Throughout Australia you will in accommodation to suit all tastes and budgets from backpacker style to five star resorts. Because of the favourable exchange rate visitors from the United States, the UK, Europe and Japan will also find prices in Australia exceptional value. Travel Online can assist with accommodation in all major (and not so major!) tourist destinations and regions throughout Australia. It is wise (and usually much better value) to book and pay for accommodation before arriving in Australia as part of an overall package as you can "lock in" the exchange rate at time of pre-purchase.
The capital of South Australia doesn't attract nearly as many tourists as, say Sydney, Melbourne or Queensland but it is a delightful destination. It is a cultured, sophisticated but relaxed city with fine museums, galleries, restaurants, parks, festivals, theatre and a casino.

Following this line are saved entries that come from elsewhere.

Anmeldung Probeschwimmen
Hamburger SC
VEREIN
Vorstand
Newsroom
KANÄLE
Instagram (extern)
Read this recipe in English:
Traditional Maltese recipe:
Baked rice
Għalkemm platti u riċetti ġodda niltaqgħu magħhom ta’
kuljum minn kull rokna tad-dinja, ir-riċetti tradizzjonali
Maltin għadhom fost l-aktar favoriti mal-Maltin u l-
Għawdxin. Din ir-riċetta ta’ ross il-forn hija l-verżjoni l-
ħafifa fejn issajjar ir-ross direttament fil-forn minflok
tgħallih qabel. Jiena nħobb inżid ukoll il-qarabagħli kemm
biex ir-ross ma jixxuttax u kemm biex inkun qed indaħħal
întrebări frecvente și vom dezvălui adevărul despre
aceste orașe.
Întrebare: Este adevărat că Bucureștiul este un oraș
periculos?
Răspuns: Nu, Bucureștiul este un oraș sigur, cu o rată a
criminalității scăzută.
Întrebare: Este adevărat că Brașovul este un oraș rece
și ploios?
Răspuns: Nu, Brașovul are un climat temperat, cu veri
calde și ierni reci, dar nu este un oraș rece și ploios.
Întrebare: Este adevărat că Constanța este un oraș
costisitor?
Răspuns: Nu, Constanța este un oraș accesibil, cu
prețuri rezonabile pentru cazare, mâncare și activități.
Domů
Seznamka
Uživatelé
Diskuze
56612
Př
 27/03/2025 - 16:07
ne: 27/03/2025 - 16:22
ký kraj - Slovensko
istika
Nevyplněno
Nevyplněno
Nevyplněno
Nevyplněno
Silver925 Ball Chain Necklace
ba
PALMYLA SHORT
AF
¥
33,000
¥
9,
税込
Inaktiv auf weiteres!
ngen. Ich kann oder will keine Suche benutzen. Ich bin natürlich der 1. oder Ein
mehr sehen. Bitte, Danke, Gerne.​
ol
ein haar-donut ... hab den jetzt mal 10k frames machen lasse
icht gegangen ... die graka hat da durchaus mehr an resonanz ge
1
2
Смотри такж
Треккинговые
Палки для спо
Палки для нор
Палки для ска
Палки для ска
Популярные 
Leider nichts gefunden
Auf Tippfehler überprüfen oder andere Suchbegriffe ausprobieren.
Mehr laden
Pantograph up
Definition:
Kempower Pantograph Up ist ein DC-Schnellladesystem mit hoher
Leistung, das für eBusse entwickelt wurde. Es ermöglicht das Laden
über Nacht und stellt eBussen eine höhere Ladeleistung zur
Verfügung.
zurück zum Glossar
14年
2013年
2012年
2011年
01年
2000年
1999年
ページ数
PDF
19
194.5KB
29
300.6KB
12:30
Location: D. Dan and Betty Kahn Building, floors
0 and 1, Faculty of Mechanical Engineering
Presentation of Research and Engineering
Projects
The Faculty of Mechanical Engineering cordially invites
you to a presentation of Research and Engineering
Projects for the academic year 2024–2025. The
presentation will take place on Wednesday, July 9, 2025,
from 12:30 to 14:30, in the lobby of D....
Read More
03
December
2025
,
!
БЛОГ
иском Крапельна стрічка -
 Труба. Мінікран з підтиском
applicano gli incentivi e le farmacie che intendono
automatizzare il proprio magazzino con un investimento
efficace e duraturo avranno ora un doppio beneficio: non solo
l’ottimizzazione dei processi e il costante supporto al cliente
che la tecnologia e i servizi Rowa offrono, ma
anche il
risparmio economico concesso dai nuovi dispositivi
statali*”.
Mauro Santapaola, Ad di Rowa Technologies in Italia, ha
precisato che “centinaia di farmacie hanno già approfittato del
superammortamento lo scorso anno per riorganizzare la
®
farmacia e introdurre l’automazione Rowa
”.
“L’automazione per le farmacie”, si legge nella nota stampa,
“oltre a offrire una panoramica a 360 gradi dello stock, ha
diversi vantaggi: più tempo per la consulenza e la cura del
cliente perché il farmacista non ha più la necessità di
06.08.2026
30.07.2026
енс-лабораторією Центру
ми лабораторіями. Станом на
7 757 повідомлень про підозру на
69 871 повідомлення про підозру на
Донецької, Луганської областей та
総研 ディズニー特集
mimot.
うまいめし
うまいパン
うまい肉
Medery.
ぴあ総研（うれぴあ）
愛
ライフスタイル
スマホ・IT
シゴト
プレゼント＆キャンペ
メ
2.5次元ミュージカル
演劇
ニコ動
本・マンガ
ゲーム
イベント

It is also the gateway to excellent wineries, beautiful countryside, fine beaches and Kangaroo Island.
Major airports throughout Australia are among the best in the world and most are located not far from the city centre. Approximate distances, taxi time and one-way costs from Airport to city centres:
- Sydney 9klm,15 minutes, taxi $24.00, bus $6.50 o/w, Train $15.00
- Melbourne 20 klm, 30 minutes, taxi $35.00 skybus $12.00
- Brisbane 13klm, 15 minutes, taxi $18.00, bus $7.50 o/w, airtrain $9.00 o/w
- Adelaide 8klm, 10 minutes, taxi $9.00, bus $2.90
- Perth 13klm, 15 minutes, taxi $22, bus $9.00
- Hobart 20km, 22 minutes, taxi $25.00 bus $8.00
- Darwin 14km, 16 minutes, taxi $20.00, bus $7.50 one way
- Cairns 12km, 14 minutes, taxi $12.00, minibus $6.50
Backed by the rugged MacDonnell Ranges, Alice Springs sits in the centre of Australia and is a melting pot of cultures and traditions. Its 26,000 people include a large number of Aboriginal people, families descended from pioneers who built The Alice (as most locals call it) in the late 1800s, and thousands of short-term contract workers from all over Australia. It's a fascinating town with many fine natural and man-made attractions and is worth considering as a side trip for visitors to Ayers Rock and the Red Centre.
Anzac Day (April 25) is a public holiday and a day of great significance. The original Anzacs (Australian and New Zealand Army Corps) fought in World War 1 and April 25 1915 was the date that forces landed at Gallipoli. This is a day of remembrance, not a celebration of war, where all people who fought in all wars are remembered at dawn services, marches and ceremonies across the country. Wherever you are you will find yourself part of it and it can be deeply moving. The day is also one of celebrating the freedom the veterans fought for so you will also find picnics, barbecues, family outings and pubs with games of two-up happening (an illegal gambling game on other days of the year).
There are many fine and varied art galleries throughout Australia, many of them offering free admission unless there is a visiting or special exhibition. Two of the best are the Art Gallery of New South Wales in Sydney and the National Gallery in Canberra.
Along with the Sydney Harbour Bridge and Opera House, Ayers Rock (Uluru) is one of the best known Australian icons in the world. It is the largest monolith (single rock) on earth, standing 348 metres above the desert floor. It is 3.1 kilometres from east to west, 1.9 km wide and 9.4 km around its base. And that is just the third above ground!
Though the Rock is red ochre in colour, it has many faces and can change colours dramatically. Sunset can turn it from vibrant red to orange to lilac in minutes. Cloud cover, dust, the position of the sun can all affect how you see it. Though rare, heavy rain can spill down the rock in silver cascades. For many visitors it can be a spiritual experience and just getting there will give you an insight into how vast and unforgiving Australia's interior can be. The Anangu people prefer visitors to respect its cultural significance and not climb Uluru.